In this talk I will review an optimal-transport inspired approach to define Ricci curvature bounds for quantum Markov semigroups. I will focus on intertwining techniques for Ricci curvature bounds and show how appropriately chosen intertwining semigroups lead to improved Ricci curvature bounds. As an application I will discuss depolarizing semigroups and show that the Ricci curvature bound implies the optimal relative entropy decay rate for qubits. This is joint work with Florentin Münch and Haonan Zhang.

Recently, several notions of Ricci curvature lower bounds have been introduced for quantum Markov semigroups to establish functional inequalities. In proving curvature lower bounds for specific examples, an intertwining technique has proven to be a useful tool. In this talk, I will discuss related notions of Ricci curvature lower bounds for quantum Markov semigroups and explain how we benefit from developing the intertwining idea. This is based on joint work with Melchior Wirth and Florentin Münch.
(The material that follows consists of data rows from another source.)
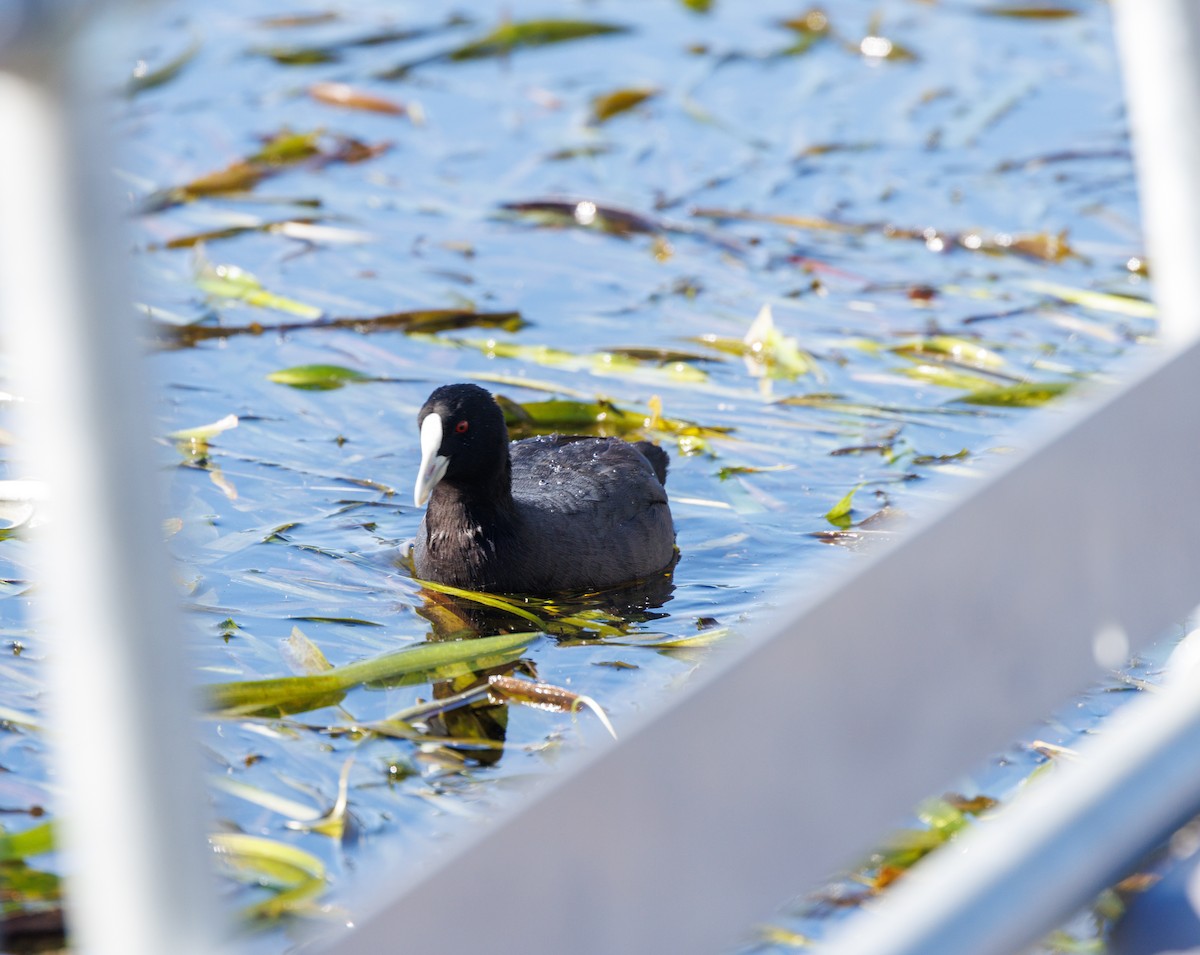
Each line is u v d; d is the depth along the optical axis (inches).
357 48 877.8
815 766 90.9
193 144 764.0
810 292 646.5
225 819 309.4
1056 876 93.7
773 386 571.2
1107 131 788.0
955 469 503.5
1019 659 99.5
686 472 518.3
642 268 666.8
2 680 363.9
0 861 283.3
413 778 331.6
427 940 80.3
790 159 766.5
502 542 440.8
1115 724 108.3
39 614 401.1
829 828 91.9
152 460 69.3
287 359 579.8
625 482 468.8
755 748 88.7
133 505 68.9
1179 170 101.9
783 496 497.7
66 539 69.2
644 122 808.9
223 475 496.1
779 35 906.1
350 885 290.7
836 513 481.1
The main result of this talk is the proof of the boundedness of the Gaussian Riesz potentials $I_{\beta}$, for $\beta\geq 1$ on $L^{p(\cdot)}(\gamma_d)$, the Gaussian variable Lebesgue spaces under a certain additional condition of regularity on $p(\cdot)$. This result trivially gives us an alternative and direct proof of the boundedness of $I_\beta$ on Gaussian Lebesgue spaces $L^p(\gamma_d)$.

Gaussian QMS's is an interesting class of semigroups widely studied in the literature. The natural question arises of whether or not the Gaussian QMS's can be deduced from fundamental laws of physics (first principles) so that they describe real physical phenomena. Here we approach this problem by studying those Gaussian QMS's that arise in the weak coupling limit of a system interacting with a reservoir.

Given a Markov generator of weak coupling limit type $\mathcal{L}$, there exists a special class of invariant states associated, the so called uniform and completely non equilibrium states, which were introduced and characterized in \cite{Marco-Fer-Julio}. From the point of view of its interaction graph $G_{\mathcal{L}}$, see \cite{AccardiFQ}, each energy level $\epsilon_{n}$ is represented by a vertex and the Bohr frequency by edges, under certain conditions, these states are associated with Eulerian cycles. We shall talk about some configurations of this graph, the called k-jump interaction graph $G_{\mathcal{L}_{k}}$, where $k$ corresponds to a Bohr frequency and we shall show their associated non equilibrium invariant states.

We deal with the non-generic simplest case: a two generic three level system with degeneracity, in order to get the inversion population phenomena.

We will present in this talk a rigorous definition of moments of an unbounded observable concerning a quantum state in terms of the so-called Yosida’s approximations for unbounded generators of contractions semigroups. We use this notion to characterize Gaussian states in terms of the moments of the field operator. The above analysis permits to obtain rigorous formulae for the mean value vector and the covariance matrix of a Gaussian state.